» **文本块**:
SRE 话题文档:SLO/SLI 服务等级目标实践
本文档面向生产环境,涵盖 SLO/SLI/SLA 定义、错误预算管理、告警策略、可观测性集成等核心 SRE 实践。
1. SLO/SLI/SLA 概念与框架
1.1 核心概念
┌─────────────────────────────────────────────────────────────────────────────┐
│ SLO/SLI/SLA 关系图 │
└─────────────────────────────────────────────────────────────────────────────┘
┌─────────────────────────────────────────────────────────────────────────────┐
│ SLA (服务等级协议) │
│ │
│ ┌───────────────────────────────────────────────────────────────────────┐ │
│ │ SLO (服务等级目标) │ │
│ │ │ │
│ │ ┌─────────────────────────────────────────────────────────────────┐ │ │
│ │ │ SLI (服务等级指标) │ │ │
│ │ │ │ │ │
│ │ │ • 可用性 (Availability) │ │ │
│ │ │ • 延迟 (Latency) │ │ │
│ │ │ • 吞吐量 (Throughput) │ │ │
│ │ │ • 错误率 (Error Rate) │ │ │
│ │ │ • 饱和度 (Saturation) │ │ │
│ │ │ │ │ │
│ │ └─────────────────────────────────────────────────────────────────┘ │ │
│ │ │ │
│ │ 目标值:99.9% 可用性,P99 延迟 < 500ms │ │
│ │ │ │
│ └───────────────────────────────────────────────────────────────────────┘ │
│ │
│ 违约后果:服务退款、赔偿条款 │
│ │
└─────────────────────────────────────────────────────────────────────────────┘
┌─────────────────────────────────────────────────────────────────────────────┐
│ 错误预算 (Error Budget) │
│ ┌─────────────────────────────────────────────────────────────────────┐ │
│ │ 可用性 99.9% = 每月允许停机时间: │ │
│ │ 30天 × 24小时 × 60分钟 × (1 - 0.999) = 43.2 分钟 │ │
│ │ │ │
│ │ 错误预算 = 1 - SLO = 0.1% 的故障时间 │ │
│ └─────────────────────────────────────────────────────────────────────┘ │
└─────────────────────────────────────────────────────────────────────────────┘
1.2 SLO 制定框架
┌─────────────────────────────────────────────────────────────────────────────┐
│ SLO 制定流程 │
└─────────────────────────────────────────────────────────────────────────────┘
Step 1: 识别关键服务路径
┌───────────┐ ┌───────────┐ ┌───────────┐
│ 用户 │────▶│ API │────▶│ 数据库 │
│ 请求 │ │ 网关 │ │ │
└───────────┘ └───────────┘ └───────────┘
│
▼
Step 2: 定义 SLI 指标
• 请求成功率 = 成功请求数 / 总请求数
• 延迟分布 = P50, P95, P99
• 吞吐量 = 请求/秒
• 错误率 = 5xx 响应 / 总响应
│
▼
Step 3: 设定 SLO 目标
• 可用性 SLO: 99.9%
• 延迟 SLO: P99 < 500ms
• 错误率 SLO: < 0.1%
│
▼
Step 4: 计算错误预算
• 月度错误预算 = 43.2 分钟
• 每日错误预算 = 1.44 分钟
• 按请求量计算预算
│
▼
Step 5: 建立告警策略
• 错误预算消耗速率告警
• SLO 燃尽告警
• 多窗口告警策略
2. SLI 指标设计
2.1 常见 SLI 定义
# sli-definitions.yaml - SLI 指标定义
# ==============================================================================
# 可用性 SLI (Availability)

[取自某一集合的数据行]
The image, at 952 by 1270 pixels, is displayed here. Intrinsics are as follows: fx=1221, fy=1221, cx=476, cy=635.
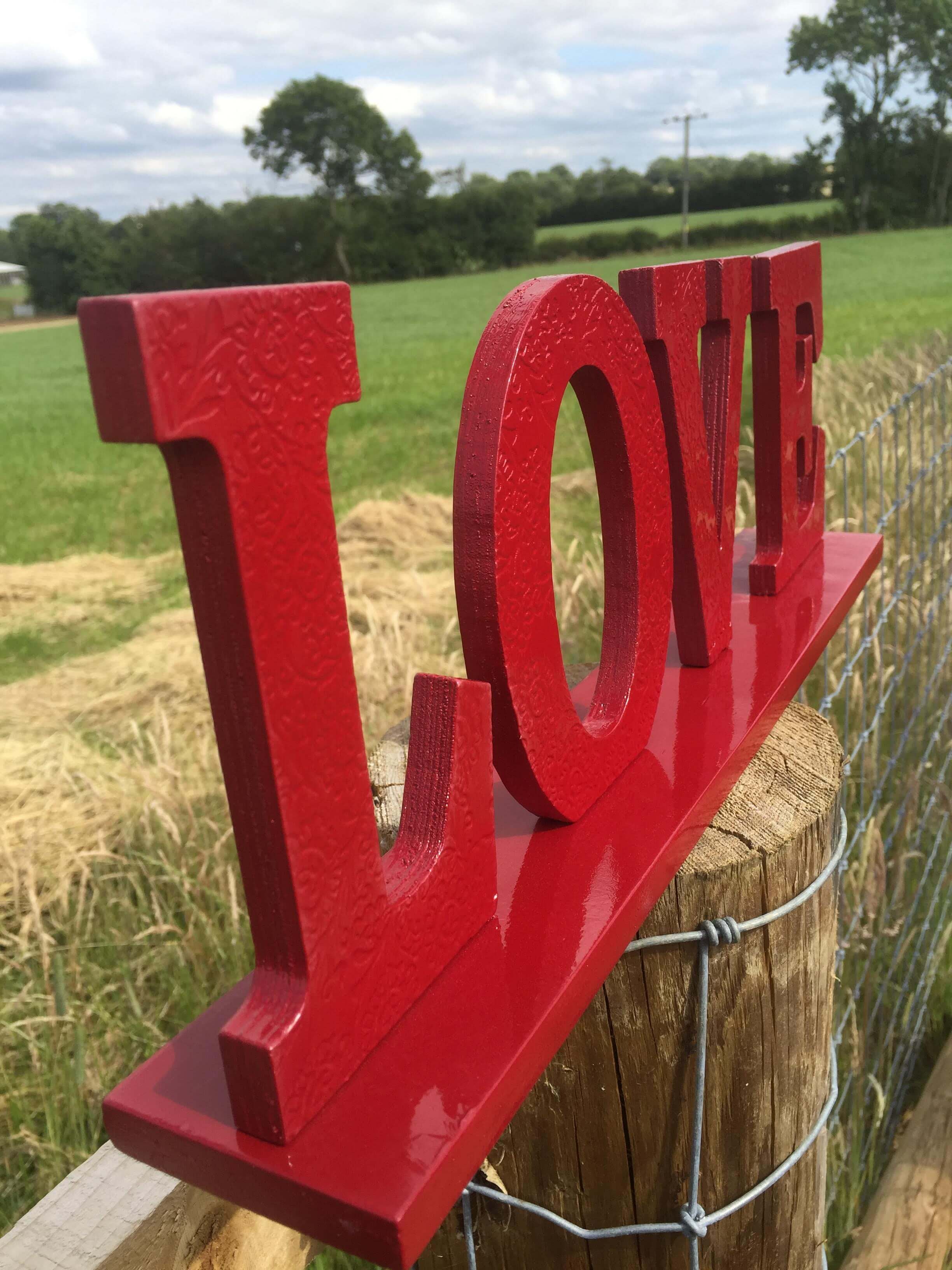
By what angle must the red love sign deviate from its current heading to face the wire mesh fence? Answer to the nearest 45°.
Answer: approximately 90° to its left

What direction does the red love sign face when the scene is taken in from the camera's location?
facing the viewer and to the right of the viewer
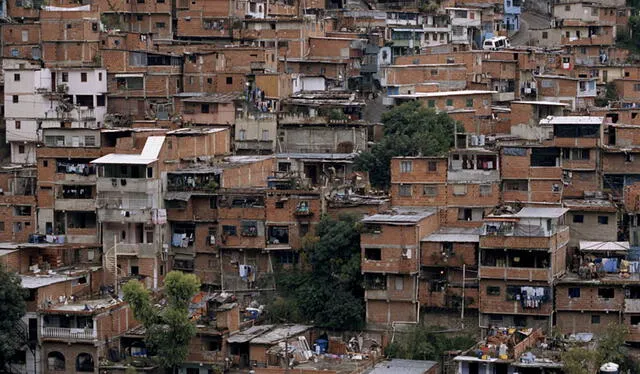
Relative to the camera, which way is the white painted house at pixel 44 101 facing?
toward the camera

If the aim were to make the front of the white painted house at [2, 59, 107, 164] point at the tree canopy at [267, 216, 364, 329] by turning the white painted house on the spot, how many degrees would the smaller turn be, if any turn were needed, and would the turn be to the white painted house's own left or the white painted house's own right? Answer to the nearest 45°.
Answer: approximately 45° to the white painted house's own left

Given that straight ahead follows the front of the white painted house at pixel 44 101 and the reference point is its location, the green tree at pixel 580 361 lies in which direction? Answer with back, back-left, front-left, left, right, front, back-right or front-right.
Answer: front-left

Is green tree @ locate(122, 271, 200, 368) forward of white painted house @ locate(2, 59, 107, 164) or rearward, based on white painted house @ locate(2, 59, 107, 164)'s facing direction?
forward

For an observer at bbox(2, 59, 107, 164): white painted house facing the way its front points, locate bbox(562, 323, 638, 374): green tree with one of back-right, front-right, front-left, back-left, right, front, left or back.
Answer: front-left

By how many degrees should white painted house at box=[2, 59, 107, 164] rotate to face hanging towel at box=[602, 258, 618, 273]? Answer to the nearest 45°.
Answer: approximately 45° to its left

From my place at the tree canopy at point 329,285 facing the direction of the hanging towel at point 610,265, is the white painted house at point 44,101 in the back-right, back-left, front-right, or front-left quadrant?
back-left

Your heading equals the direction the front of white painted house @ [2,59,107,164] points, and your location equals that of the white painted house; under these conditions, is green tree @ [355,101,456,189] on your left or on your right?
on your left
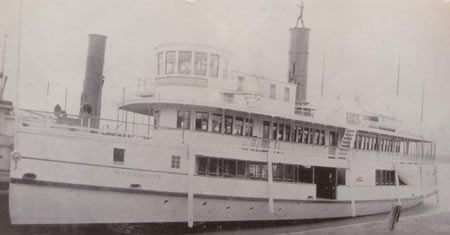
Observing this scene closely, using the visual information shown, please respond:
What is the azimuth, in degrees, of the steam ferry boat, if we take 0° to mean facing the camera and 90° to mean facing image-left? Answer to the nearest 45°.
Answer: approximately 45°
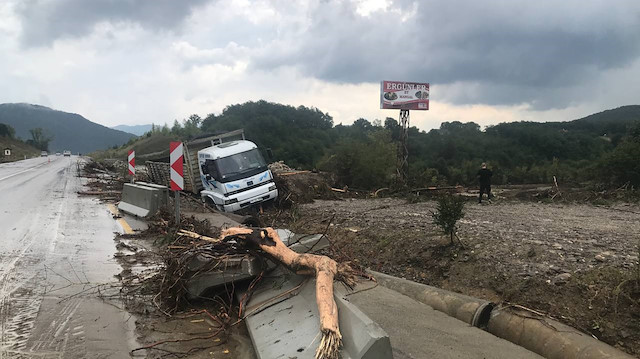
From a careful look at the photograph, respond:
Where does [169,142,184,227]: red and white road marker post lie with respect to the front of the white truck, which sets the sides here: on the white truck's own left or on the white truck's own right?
on the white truck's own right

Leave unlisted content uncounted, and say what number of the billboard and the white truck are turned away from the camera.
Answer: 0

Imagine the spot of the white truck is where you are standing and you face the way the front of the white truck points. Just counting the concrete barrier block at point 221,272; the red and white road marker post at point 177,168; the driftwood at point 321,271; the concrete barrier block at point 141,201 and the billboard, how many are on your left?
1

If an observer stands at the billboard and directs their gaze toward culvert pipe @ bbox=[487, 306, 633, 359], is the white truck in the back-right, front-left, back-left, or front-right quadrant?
front-right

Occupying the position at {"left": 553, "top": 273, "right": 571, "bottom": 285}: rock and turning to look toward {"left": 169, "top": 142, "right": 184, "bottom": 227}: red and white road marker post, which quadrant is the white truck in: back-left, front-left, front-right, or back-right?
front-right

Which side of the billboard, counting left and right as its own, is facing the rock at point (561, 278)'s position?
front

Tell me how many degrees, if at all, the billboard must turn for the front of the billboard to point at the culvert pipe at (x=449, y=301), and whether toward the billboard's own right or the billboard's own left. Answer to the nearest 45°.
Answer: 0° — it already faces it

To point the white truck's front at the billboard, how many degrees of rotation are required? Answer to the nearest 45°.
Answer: approximately 90° to its left

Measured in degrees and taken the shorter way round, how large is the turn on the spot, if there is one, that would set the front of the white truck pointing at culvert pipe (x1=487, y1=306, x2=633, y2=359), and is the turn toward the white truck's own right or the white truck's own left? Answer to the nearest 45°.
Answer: approximately 45° to the white truck's own right

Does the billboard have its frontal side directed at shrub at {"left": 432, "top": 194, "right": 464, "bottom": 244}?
yes

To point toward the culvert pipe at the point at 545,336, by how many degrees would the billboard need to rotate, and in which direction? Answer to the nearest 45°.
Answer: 0° — it already faces it

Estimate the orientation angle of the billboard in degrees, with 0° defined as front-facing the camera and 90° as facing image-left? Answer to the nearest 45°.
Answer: approximately 0°

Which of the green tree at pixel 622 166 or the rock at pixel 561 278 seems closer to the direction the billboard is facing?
the rock

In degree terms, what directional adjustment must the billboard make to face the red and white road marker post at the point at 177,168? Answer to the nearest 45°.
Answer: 0° — it already faces it

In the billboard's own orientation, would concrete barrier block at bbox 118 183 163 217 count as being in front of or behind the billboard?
in front

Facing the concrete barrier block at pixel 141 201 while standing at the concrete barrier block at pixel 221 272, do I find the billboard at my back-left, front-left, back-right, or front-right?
front-right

» **待完成任务**: 请从 SLO/SLI 实践文档最后一行之后接着写出后续内容。 这些数据行与此处的任务无关。

» **你的回答**:
# ==============================================================================
availability_sli:
name: "请求可用性"
description: "成功处理的请求比例"
formula: "成功请求数 / 总请求数"
measurement:
source: "prometheus"
query: |
sum(rate(http_requests_total{status!~"5.."}[5m]))
/ sum(rate(http_requests_total[5m]))
exclusion:
- "健康检查请求"
- "预发布环境请求"
- "内部监控请求"
slo_target: 0.999 # 99.9%
# ==============================================================================
# 延迟 SLI (Latency)
# ==============================================================================
latency_sli:
name: "请求延迟"
description: "请求响应时间分布"
measurement:
- name: "P50 延迟"
query: 'histogram_quantile(0.50, rate(http_request_duration_seconds_bucket[5m]))'
slo_target: 0.1 # 100ms
- name: "P95 延迟"
query: 'histogram_quantile(0.95, rate(http_request_duration_seconds_bucket[5m]))'
slo_target: 0.3 # 300ms
- name: "P99 延迟"
query: 'histogram_quantile(0.99, rate(http_request_duration_seconds_bucket[5m]))'
slo_target: 0.5 # 500ms
exclusion:
- "大文件上传请求"
- "批量导出请求"
# ==============================================================================
# 错误率 SLI (Error Rate)
# ==============================================================================
error_rate_sli:
name: "错误率"
description: "失败请求比例"
formula: "错误请求数 / 总请求数"
measurement:
source: "prometheus"
query: |
sum(rate(http_requests_total{status=~"5.."}[5m]))
/ sum(rate(http_requests_total[5m]))
slo_target: 0.001 # 0.1%
# ==============================================================================
# 吞吐量 SLI (Throughput)
# ==============================================================================
throughput_sli:
name: "吞吐量"
description: "系统处理请求的能力"
measurement:
source: "prometheus"
query: "sum(rate(http_requests_total[5m]))"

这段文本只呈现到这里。